- [Work required]:
Change "locality" to "site" in the entries, starting at the line containing "scientific name: Senna x floribunda" and ending at the line containing "collectors: L. Uribe". Write out only those lines, with nothing else altered.
── Records for the exercise
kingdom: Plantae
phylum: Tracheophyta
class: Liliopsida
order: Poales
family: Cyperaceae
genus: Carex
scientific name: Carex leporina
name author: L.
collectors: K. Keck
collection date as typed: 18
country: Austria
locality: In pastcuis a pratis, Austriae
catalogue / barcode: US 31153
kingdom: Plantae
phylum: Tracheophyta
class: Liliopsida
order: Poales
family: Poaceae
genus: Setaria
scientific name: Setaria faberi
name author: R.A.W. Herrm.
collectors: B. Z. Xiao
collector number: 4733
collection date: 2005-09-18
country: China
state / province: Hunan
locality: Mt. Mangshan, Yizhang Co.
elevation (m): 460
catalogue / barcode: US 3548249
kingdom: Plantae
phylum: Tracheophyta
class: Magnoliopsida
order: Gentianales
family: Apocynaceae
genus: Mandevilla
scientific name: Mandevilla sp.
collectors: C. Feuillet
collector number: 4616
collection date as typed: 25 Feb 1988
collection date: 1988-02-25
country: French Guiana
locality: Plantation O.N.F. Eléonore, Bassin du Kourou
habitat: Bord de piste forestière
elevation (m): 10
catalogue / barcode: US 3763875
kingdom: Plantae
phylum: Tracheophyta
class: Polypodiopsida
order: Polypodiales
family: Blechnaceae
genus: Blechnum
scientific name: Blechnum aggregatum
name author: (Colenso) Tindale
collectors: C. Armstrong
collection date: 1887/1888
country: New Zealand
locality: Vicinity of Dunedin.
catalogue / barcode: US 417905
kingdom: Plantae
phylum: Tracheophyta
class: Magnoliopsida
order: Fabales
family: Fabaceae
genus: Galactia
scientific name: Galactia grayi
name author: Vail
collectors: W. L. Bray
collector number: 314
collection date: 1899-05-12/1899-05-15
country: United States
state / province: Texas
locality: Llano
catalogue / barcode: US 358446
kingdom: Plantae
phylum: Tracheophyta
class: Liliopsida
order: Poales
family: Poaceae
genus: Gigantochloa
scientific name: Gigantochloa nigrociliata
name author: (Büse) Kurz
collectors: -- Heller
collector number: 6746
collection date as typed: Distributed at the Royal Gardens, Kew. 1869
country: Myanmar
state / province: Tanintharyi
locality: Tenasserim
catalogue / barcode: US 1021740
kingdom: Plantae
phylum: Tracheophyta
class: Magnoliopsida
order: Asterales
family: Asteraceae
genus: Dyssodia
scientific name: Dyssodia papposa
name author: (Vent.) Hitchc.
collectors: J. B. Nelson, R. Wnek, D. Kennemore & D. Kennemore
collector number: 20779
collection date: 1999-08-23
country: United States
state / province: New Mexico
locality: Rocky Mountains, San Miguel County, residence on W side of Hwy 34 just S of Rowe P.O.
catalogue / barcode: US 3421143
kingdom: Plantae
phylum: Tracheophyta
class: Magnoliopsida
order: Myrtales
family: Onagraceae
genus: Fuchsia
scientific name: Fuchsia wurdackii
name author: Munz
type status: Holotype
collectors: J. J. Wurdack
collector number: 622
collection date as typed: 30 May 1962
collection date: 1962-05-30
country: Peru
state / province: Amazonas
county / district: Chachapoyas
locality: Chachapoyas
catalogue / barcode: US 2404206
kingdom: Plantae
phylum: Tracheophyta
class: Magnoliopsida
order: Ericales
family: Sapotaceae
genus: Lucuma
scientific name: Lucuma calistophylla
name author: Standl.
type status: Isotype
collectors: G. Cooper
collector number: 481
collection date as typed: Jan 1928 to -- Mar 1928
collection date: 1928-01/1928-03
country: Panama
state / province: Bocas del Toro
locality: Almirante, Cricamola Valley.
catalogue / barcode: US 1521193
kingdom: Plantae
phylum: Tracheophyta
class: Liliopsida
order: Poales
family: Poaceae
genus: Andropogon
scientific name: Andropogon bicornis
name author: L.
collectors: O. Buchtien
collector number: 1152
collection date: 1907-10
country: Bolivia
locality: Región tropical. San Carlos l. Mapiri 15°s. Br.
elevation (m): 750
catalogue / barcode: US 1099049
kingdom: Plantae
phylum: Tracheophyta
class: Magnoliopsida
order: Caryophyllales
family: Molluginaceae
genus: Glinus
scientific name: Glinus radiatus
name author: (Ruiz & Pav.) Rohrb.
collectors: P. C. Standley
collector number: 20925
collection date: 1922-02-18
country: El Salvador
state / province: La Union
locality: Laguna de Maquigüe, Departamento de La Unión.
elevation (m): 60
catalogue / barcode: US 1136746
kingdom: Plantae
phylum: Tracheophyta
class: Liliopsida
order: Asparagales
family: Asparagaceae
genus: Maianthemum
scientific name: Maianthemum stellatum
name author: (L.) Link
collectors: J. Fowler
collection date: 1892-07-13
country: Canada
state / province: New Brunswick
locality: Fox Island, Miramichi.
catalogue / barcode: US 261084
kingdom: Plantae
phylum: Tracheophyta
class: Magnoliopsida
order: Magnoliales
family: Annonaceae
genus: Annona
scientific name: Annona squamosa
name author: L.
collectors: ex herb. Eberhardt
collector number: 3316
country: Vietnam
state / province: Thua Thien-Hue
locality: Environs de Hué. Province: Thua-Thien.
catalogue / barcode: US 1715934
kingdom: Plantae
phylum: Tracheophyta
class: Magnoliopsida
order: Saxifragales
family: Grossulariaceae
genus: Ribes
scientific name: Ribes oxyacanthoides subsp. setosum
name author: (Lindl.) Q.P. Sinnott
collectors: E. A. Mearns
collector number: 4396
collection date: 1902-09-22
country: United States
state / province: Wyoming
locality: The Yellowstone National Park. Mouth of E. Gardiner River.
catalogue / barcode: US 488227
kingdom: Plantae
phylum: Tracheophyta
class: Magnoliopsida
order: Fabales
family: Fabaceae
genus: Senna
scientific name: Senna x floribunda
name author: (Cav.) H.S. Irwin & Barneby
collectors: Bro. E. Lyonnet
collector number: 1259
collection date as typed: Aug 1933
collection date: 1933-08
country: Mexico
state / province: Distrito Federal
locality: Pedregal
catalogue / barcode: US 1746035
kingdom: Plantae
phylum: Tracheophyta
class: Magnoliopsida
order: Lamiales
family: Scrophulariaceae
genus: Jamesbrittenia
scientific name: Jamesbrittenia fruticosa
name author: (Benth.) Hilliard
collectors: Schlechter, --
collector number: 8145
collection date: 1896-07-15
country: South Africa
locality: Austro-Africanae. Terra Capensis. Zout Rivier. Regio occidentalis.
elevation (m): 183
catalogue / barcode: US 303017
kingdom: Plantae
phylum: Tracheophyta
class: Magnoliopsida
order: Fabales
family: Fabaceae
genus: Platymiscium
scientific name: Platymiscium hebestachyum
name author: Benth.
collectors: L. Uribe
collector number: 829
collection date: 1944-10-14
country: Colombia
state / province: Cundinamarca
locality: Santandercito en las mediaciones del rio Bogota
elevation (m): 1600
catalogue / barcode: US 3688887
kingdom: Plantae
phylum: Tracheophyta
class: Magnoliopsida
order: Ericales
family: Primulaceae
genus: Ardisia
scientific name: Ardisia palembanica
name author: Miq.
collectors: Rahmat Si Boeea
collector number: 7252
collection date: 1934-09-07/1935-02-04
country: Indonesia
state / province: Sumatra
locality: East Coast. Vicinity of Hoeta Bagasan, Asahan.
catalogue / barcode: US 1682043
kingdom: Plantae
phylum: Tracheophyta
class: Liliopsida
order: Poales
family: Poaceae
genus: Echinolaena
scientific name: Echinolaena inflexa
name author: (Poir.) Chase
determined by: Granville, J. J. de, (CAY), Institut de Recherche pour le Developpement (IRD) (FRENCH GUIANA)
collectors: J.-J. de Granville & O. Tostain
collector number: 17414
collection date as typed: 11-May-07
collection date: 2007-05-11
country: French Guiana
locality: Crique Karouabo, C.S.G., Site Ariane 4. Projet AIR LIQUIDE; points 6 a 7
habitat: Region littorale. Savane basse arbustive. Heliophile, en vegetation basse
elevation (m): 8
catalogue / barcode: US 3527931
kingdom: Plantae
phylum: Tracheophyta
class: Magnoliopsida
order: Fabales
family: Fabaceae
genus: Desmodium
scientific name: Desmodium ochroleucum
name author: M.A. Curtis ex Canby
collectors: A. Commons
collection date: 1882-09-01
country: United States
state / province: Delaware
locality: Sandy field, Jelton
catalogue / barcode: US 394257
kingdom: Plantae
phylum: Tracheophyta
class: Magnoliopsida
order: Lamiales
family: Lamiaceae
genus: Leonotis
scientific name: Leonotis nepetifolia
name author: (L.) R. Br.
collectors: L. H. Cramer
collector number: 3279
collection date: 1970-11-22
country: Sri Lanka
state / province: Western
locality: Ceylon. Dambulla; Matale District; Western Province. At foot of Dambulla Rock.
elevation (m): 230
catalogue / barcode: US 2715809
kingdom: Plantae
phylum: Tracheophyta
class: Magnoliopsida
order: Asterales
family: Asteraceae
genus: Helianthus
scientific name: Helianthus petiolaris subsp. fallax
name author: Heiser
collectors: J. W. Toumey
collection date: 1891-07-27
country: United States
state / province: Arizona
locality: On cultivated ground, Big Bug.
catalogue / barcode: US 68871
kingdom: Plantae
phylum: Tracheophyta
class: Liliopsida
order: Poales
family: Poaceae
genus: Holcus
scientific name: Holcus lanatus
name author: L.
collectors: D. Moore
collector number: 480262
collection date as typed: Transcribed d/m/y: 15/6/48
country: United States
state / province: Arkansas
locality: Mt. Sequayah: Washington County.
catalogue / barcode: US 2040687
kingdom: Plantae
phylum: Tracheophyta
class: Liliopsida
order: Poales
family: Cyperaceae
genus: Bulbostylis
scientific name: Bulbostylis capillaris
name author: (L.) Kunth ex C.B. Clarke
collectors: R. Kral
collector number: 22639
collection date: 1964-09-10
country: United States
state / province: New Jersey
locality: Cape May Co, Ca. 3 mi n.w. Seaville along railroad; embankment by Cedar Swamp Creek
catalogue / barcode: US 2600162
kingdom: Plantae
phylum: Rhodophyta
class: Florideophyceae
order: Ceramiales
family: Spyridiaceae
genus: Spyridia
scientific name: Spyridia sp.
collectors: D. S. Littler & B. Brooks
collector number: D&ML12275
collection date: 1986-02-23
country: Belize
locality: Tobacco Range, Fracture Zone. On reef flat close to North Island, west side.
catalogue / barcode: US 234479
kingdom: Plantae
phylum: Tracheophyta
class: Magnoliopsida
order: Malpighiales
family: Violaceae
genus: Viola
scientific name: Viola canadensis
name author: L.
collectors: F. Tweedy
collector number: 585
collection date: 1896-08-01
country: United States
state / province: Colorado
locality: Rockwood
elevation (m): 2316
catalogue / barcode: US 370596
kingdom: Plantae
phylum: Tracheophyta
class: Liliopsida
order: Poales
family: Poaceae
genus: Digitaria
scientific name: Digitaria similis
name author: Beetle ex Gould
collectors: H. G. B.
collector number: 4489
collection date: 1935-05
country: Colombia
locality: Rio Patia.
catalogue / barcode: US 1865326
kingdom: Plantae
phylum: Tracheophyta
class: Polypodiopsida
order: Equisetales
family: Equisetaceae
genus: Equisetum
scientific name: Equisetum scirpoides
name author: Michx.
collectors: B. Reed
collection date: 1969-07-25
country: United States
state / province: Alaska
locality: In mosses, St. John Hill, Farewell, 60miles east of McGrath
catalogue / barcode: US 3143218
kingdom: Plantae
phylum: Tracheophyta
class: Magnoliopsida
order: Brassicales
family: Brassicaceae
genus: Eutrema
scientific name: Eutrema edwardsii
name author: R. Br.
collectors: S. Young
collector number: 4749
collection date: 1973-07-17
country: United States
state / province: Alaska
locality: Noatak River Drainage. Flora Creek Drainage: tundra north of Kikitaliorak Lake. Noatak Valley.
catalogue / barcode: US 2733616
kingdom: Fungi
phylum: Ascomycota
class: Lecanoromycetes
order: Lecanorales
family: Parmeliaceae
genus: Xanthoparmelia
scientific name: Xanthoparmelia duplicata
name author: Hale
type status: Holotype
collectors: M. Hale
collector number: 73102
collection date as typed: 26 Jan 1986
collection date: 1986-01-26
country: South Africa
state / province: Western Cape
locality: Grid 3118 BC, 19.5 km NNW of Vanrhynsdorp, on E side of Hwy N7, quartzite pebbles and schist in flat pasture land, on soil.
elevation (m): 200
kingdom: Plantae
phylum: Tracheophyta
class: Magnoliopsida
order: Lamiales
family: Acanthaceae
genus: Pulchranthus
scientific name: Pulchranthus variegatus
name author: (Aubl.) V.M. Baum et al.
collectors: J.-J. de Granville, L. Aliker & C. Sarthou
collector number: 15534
────
- [Task answer]:
scientific name: Senna x floribunda
name author: (Cav.) H.S. Irwin & Barneby
collectors: Bro. E. Lyonnet
collector number: 1259
collection date as typed: Aug 1933
collection date: 1933-08
country: Mexico
state / province: Distrito Federal
site: Pedregal
catalogue / barcode: US 1746035
kingdom: Plantae
phylum: Tracheophyta
class: Magnoliopsida
order: Lamiales
family: Scrophulariaceae
genus: Jamesbrittenia
scientific name: Jamesbrittenia fruticosa
name author: (Benth.) Hilliard
collectors: Schlechter, --
collector number: 8145
collection date: 1896-07-15
country: South Africa
site: Austro-Africanae. Terra Capensis. Zout Rivier. Regio occidentalis.
elevation (m): 183
catalogue / barcode: US 303017
kingdom: Plantae
phylum: Tracheophyta
class: Magnoliopsida
order: Fabales
family: Fabaceae
genus: Platymiscium
scientific name: Platymiscium hebestachyum
name author: Benth.
collectors: L. Uribe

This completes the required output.